The stock market was less convinced. Apple shares slid 5% during the presentation and in after-hours trading following it

Photo and video glow ups

As widely predicted, Apple unveiled three new AI-powered editing tools for the Photos app, all processed via its Private Cloud Compute infrastructure. Interestingly, all three tools work on existing photos and images taken with non-Apple cameras.

Spatial Reframing is the most ambitious of the trio. It allows users to reposition the virtual camera angle of a photo after it has already been taken. Users drag and tilt the image to adjust framing and perspective, with Apple Intelligence generating content to fill the gaps created by the shift. Apple says it generates new content only where the perspective shift requires it, keeping the result consistent with the original scene.

The demo showed a family photo being reframed to better center the subjects. Online reaction is best described as mixed. The retouched family photo looked uncanny to put it kindly, and in a wider debate about image authenticity the tools are being examined closely.

Extend does what it says: it adds background space to a photo or adjusts its aspect ratio using generative AI infill. The intent is to give users compositional flexibility in post, which will be familiar territory to anyone who has used Photoshop's Generative Expand.

Cleanup gets what Apple calls a "big upgrade," with improved accuracy for removing objects and people from complex scenes, and more convincing infill where the previous version often produced obvious AI artifacts. This is arguably the tool that most needed improvement, as the original was widely regarded as significantly behind Google and Adobe equivalents.

Natural language editing also arrives: users can describe a desired edit in plain text and the Photos app will interpret and execute it.

On the video side, the Home app can now summarize and describe security camera footage using Apple Intelligence, allowing users to understand what triggered a clip without watching it in full. Vision Pro users gain the ability to convert panorama photos into full spatial environments for immersive viewing.

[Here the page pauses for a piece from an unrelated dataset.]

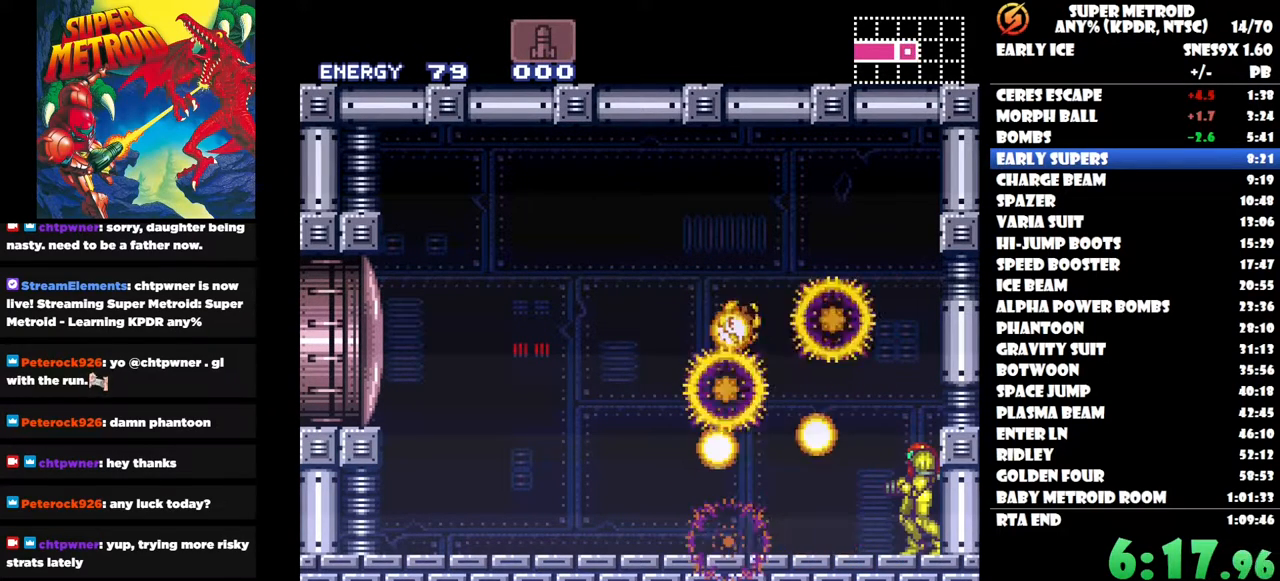
{"buttons": [], "right_stick": "center", "button_events": []}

iCloud Shared Albums now supports full-resolution photos, with cross-platform support for Android and Windows. This is a long-overdue fix for anyone who has watched image quality degrade when sharing across the Apple ecosystem.

All of the above arrives in the fall. Developer betas are available now.

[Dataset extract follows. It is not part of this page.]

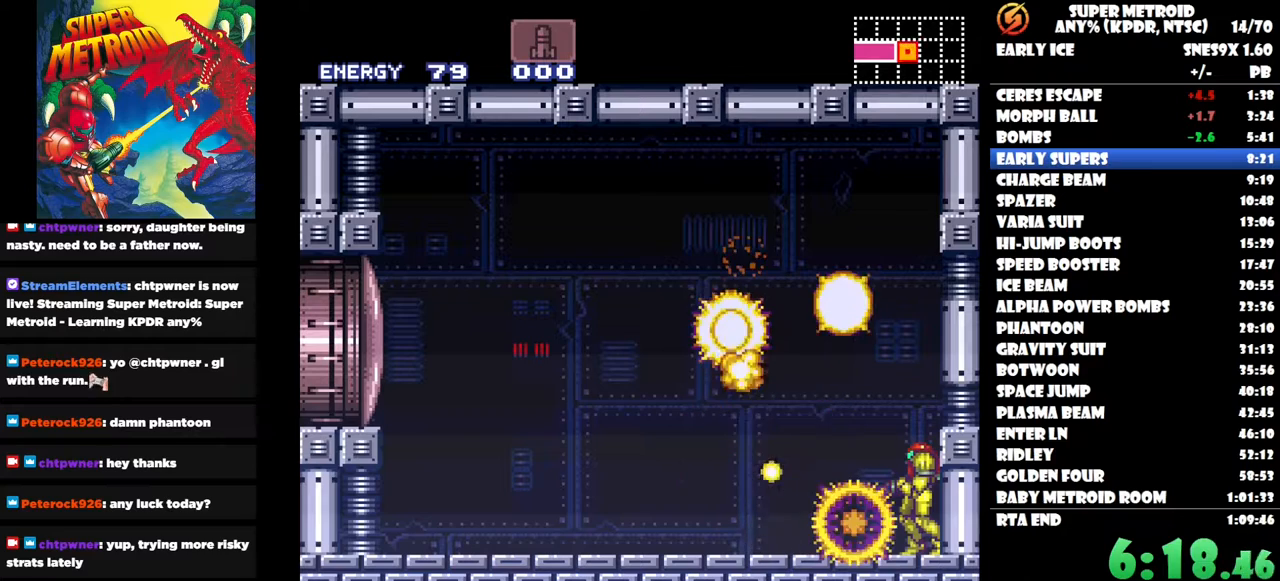
{"buttons": [], "right_stick": "center", "button_events": []}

Speed improvements and more

Apple claims some substantial performance for iOS. AirDrop transfers up to 80% faster, apps launching up to 30% faster, and photos appearing in the camera roll up to 70% faster. Search has been rebuilt from the ground up across iOS, iPadOS, and macOS. The same infrastructure will power Spotlight, Mail, and Photos, with near-instant indexing of new files.

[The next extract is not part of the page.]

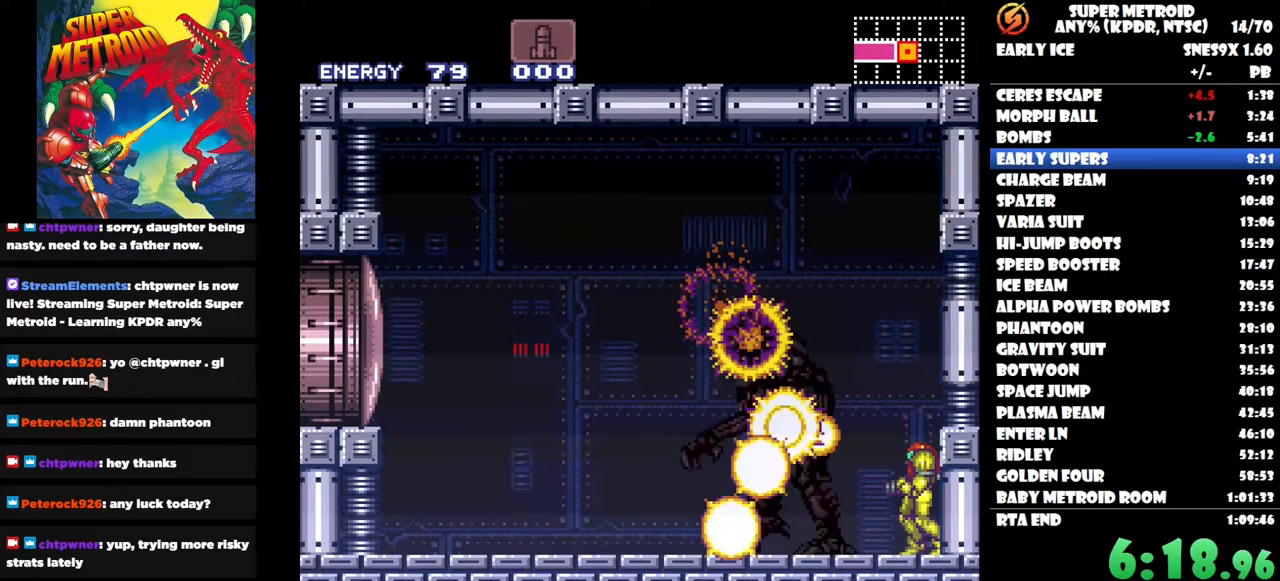
{"buttons": [], "right_stick": "center", "button_events": []}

Apple confirmed the full roster: iOS 27, iPadOS 27, macOS 27 (named macOS Golden Gate), watchOS 27, tvOS 27, and visionOS 27. All are due in the fall alongside the iPhone 18 Pro. Compatibility stretches back to the iPhone 11 and later, though support for Intel-based Macs is now dropped (though they will get security updates for another three years).

Following mixed reception to last year's Liquid Glass design language, Apple is dialing it back and giving control back to the users. Everyone will get an opacity slider to control how transparent the UI elements appear. And still in the UI space, macOS Golden Gate also brings a more uniform toolbar across apps, sidebars that extend to screen edges, and a tighter corner radius on windows.

Rounding it all up, Messages gains AI-powered reply suggestions; Safari gets tab management via Apple Intelligence; Shortcuts now accepts natural language to create automations; parents get improved child account tools, mandatory for under-13s; and VoiceOver now generates richer AI descriptions of images for accessibility purposes.

WWDC26 in two words

If you’re looking for two words to sum up WWDC26, “holding pattern” does nicely. There were no hardware announcements and a lot of the software announcements were about Cupertino either catching up or making a course correction. If rumors are true, there is a whole raft of new devices waiting in the wings, but their success is dependent on the new Siri AI performing as expected. This time round it looks like Apple wants to check everything is firing as it should before promising its user base the Moon once again.